◆ **Aim of the task**
Convert every line of the entries below into a JSON list of strings, with one string per line and no blank lines.

◆ **Available data**
======
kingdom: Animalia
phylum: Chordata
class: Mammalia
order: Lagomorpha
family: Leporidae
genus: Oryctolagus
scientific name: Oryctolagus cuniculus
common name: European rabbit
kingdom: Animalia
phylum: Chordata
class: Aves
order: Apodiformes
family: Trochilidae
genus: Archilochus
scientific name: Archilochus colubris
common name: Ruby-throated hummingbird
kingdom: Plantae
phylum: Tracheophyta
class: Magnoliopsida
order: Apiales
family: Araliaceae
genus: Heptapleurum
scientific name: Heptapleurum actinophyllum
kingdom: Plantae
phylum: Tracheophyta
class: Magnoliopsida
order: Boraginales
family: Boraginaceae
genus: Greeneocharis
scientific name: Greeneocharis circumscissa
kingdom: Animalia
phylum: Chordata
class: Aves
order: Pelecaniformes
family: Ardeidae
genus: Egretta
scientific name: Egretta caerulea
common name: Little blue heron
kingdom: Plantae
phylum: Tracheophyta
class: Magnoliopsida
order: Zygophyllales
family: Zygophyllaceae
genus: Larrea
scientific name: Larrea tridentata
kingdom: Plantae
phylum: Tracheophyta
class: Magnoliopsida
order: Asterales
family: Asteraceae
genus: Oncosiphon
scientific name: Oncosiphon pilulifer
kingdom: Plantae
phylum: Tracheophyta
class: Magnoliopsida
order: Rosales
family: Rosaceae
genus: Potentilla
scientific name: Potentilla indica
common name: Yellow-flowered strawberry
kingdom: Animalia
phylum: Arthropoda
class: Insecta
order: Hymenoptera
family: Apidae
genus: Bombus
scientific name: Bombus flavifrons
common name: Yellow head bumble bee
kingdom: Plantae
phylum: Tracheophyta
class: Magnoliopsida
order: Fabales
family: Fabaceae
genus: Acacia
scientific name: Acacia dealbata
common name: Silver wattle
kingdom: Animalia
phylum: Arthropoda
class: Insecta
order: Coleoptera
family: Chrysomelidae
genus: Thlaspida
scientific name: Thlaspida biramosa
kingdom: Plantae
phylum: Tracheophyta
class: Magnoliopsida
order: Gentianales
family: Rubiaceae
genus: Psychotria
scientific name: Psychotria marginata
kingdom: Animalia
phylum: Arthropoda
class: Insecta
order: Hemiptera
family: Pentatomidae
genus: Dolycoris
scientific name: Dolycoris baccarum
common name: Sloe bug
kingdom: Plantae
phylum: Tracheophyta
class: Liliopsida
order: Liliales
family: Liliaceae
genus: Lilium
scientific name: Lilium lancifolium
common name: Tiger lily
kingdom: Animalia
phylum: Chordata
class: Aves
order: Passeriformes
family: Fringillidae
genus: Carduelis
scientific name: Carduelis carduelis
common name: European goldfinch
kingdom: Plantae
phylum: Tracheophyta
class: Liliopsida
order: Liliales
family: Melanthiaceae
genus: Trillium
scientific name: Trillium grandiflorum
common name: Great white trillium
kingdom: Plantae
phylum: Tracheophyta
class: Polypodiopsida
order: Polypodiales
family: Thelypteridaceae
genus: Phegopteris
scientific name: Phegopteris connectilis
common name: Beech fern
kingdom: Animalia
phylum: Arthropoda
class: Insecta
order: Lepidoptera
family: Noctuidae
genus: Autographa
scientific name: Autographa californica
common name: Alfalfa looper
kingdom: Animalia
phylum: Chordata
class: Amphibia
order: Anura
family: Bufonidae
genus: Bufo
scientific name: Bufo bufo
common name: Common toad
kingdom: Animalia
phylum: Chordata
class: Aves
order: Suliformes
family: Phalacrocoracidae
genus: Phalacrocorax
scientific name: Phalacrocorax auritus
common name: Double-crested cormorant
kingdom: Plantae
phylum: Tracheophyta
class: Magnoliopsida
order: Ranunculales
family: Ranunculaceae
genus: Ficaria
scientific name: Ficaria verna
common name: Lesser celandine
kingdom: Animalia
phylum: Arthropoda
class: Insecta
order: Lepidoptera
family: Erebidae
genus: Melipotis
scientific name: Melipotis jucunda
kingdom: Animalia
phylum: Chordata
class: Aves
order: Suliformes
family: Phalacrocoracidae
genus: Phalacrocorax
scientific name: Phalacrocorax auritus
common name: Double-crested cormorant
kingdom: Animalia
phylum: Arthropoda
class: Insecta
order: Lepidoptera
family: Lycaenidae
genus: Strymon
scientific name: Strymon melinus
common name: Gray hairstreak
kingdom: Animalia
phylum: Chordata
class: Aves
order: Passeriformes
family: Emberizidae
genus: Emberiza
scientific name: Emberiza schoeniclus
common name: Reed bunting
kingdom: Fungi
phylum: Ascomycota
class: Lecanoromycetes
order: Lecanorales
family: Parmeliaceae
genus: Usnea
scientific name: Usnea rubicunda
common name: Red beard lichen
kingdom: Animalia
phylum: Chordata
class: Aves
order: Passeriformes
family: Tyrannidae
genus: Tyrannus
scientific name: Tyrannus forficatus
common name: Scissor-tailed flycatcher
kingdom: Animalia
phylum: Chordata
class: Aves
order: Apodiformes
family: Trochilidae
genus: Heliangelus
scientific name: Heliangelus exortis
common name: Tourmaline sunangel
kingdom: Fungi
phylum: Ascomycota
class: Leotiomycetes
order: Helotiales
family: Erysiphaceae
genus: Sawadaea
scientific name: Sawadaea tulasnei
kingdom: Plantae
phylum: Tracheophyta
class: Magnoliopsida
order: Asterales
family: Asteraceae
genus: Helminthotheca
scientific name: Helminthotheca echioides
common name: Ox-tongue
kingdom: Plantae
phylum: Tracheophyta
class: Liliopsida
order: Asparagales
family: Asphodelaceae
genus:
======
◆ **Solution**
[
  "kingdom: Animalia",
  "phylum: Chordata",
  "class: Mammalia",
  "order: Lagomorpha",
  "family: Leporidae",
  "genus: Oryctolagus",
  "scientific name: Oryctolagus cuniculus",
  "common name: European rabbit",
  "kingdom: Animalia",
  "phylum: Chordata",
  "class: Aves",
  "order: Apodiformes",
  "family: Trochilidae",
  "genus: Archilochus",
  "scientific name: Archilochus colubris",
  "common name: Ruby-throated hummingbird",
  "kingdom: Plantae",
  "phylum: Tracheophyta",
  "class: Magnoliopsida",
  "order: Apiales",
  "family: Araliaceae",
  "genus: Heptapleurum",
  "scientific name: Heptapleurum actinophyllum",
  "kingdom: Plantae",
  "phylum: Tracheophyta",
  "class: Magnoliopsida",
  "order: Boraginales",
  "family: Boraginaceae",
  "genus: Greeneocharis",
  "scientific name: Greeneocharis circumscissa",
  "kingdom: Animalia",
  "phylum: Chordata",
  "class: Aves",
  "order: Pelecaniformes",
  "family: Ardeidae",
  "genus: Egretta",
  "scientific name: Egretta caerulea",
  "common name: Little blue heron",
  "kingdom: Plantae",
  "phylum: Tracheophyta",
  "class: Magnoliopsida",
  "order: Zygophyllales",
  "family: Zygophyllaceae",
  "genus: Larrea",
  "scientific name: Larrea tridentata",
  "kingdom: Plantae",
  "phylum: Tracheophyta",
  "class: Magnoliopsida",
  "order: Asterales",
  "family: Asteraceae",
  "genus: Oncosiphon",
  "scientific name: Oncosiphon pilulifer",
  "kingdom: Plantae",
  "phylum: Tracheophyta",
  "class: Magnoliopsida",
  "order: Rosales",
  "family: Rosaceae",
  "genus: Potentilla",
  "scientific name: Potentilla indica",
  "common name: Yellow-flowered strawberry",
  "kingdom: Animalia",
  "phylum: Arthropoda",
  "class: Insecta",
  "order: Hymenoptera",
  "family: Apidae",
  "genus: Bombus",
  "scientific name: Bombus flavifrons",
  "common name: Yellow head bumble bee",
  "kingdom: Plantae",
  "phylum: Tracheophyta",
  "class: Magnoliopsida",
  "order: Fabales",
  "family: Fabaceae",
  "genus: Acacia",
  "scientific name: Acacia dealbata",
  "common name: Silver wattle",
  "kingdom: Animalia",
  "phylum: Arthropoda",
  "class: Insecta",
  "order: Coleoptera",
  "family: Chrysomelidae",
  "genus: Thlaspida",
  "scientific name: Thlaspida biramosa",
  "kingdom: Plantae",
  "phylum: Tracheophyta",
  "class: Magnoliopsida",
  "order: Gentianales",
  "family: Rubiaceae",
  "genus: Psychotria",
  "scientific name: Psychotria marginata",
  "kingdom: Animalia",
  "phylum: Arthropoda",
  "class: Insecta",
  "order: Hemiptera",
  "family: Pentatomidae",
  "genus: Dolycoris",
  "scientific name: Dolycoris baccarum",
  "common name: Sloe bug",
  "kingdom: Plantae",
  "phylum: Tracheophyta",
  "class: Liliopsida",
  "order: Liliales",
  "family: Liliaceae",
  "genus: Lilium",
  "scientific name: Lilium lancifolium",
  "common name: Tiger lily",
  "kingdom: Animalia",
  "phylum: Chordata",
  "class: Aves",
  "order: Passeriformes",
  "family: Fringillidae",
  "genus: Carduelis",
  "scientific name: Carduelis carduelis",
  "common name: European goldfinch",
  "kingdom: Plantae",
  "phylum: Tracheophyta",
  "class: Liliopsida",
  "order: Liliales",
  "family: Melanthiaceae",
  "genus: Trillium",
  "scientific name: Trillium grandiflorum",
  "common name: Great white trillium",
  "kingdom: Plantae",
  "phylum: Tracheophyta",
  "class: Polypodiopsida",
  "order: Polypodiales",
  "family: Thelypteridaceae",
  "genus: Phegopteris",
  "scientific name: Phegopteris connectilis",
  "common name: Beech fern",
  "kingdom: Animalia",
  "phylum: Arthropoda",
  "class: Insecta",
  "order: Lepidoptera",
  "family: Noctuidae",
  "genus: Autographa",
  "scientific name: Autographa californica",
  "common name: Alfalfa looper",
  "kingdom: Animalia",
  "phylum: Chordata",
  "class: Amphibia",
  "order: Anura",
  "family: Bufonidae",
  "genus: Bufo",
  "scientific name: Bufo bufo",
  "common name: Common toad",
  "kingdom: Animalia",
  "phylum: Chordata",
  "class: Aves",
  "order: Suliformes",
  "family: Phalacrocoracidae",
  "genus: Phalacrocorax",
  "scientific name: Phalacrocorax auritus",
  "common name: Double-crested cormorant",
  "kingdom: Plantae",
  "phylum: Tracheophyta",
  "class: Magnoliopsida",
  "order: Ranunculales",
  "family: Ranunculaceae",
  "genus: Ficaria",
  "scientific name: Ficaria verna",
  "common name: Lesser celandine",
  "kingdom: Animalia",
  "phylum: Arthropoda",
  "class: Insecta",
  "order: Lepidoptera",
  "family: Erebidae",
  "genus: Melipotis",
  "scientific name: Melipotis jucunda",
  "kingdom: Animalia",
  "phylum: Chordata",
  "class: Aves",
  "order: Suliformes",
  "family: Phalacrocoracidae",
  "genus: Phalacrocorax",
  "scientific name: Phalacrocorax auritus",
  "common name: Double-crested cormorant",
  "kingdom: Animalia",
  "phylum: Arthropoda",
  "class: Insecta",
  "order: Lepidoptera",
  "family: Lycaenidae",
  "genus: Strymon",
  "scientific name: Strymon melinus",
  "common name: Gray hairstreak",
  "kingdom: Animalia",
  "phylum: Chordata",
  "class: Aves",
  "order: Passeriformes",
  "family: Emberizidae",
  "genus: Emberiza",
  "scientific name: Emberiza schoeniclus",
  "common name: Reed bunting",
  "kingdom: Fungi",
  "phylum: Ascomycota",
  "class: Lecanoromycetes",
  "order: Lecanorales",
  "family: Parmeliaceae",
  "genus: Usnea",
  "scientific name: Usnea rubicunda",
  "common name: Red beard lichen",
  "kingdom: Animalia",
  "phylum: Chordata",
  "class: Aves",
  "order: Passeriformes",
  "family: Tyrannidae",
  "genus: Tyrannus",
  "scientific name: Tyrannus forficatus",
  "common name: Scissor-tailed flycatcher",
  "kingdom: Animalia",
  "phylum: Chordata",
  "class: Aves",
  "order: Apodiformes",
  "family: Trochilidae",
  "genus: Heliangelus",
  "scientific name: Heliangelus exortis",
  "common name: Tourmaline sunangel",
  "kingdom: Fungi",
  "phylum: Ascomycota",
  "class: Leotiomycetes",
  "order: Helotiales",
  "family: Erysiphaceae",
  "genus: Sawadaea",
  "scientific name: Sawadaea tulasnei",
  "kingdom: Plantae",
  "phylum: Tracheophyta",
  "class: Magnoliopsida",
  "order: Asterales",
  "family: Asteraceae",
  "genus: Helminthotheca",
  "scientific name: Helminthotheca echioides",
  "common name: Ox-tongue",
  "kingdom: Plantae",
  "phylum: Tracheophyta",
  "class: Liliopsida",
  "order: Asparagales",
  "family: Asphodelaceae",
  "genus:"
]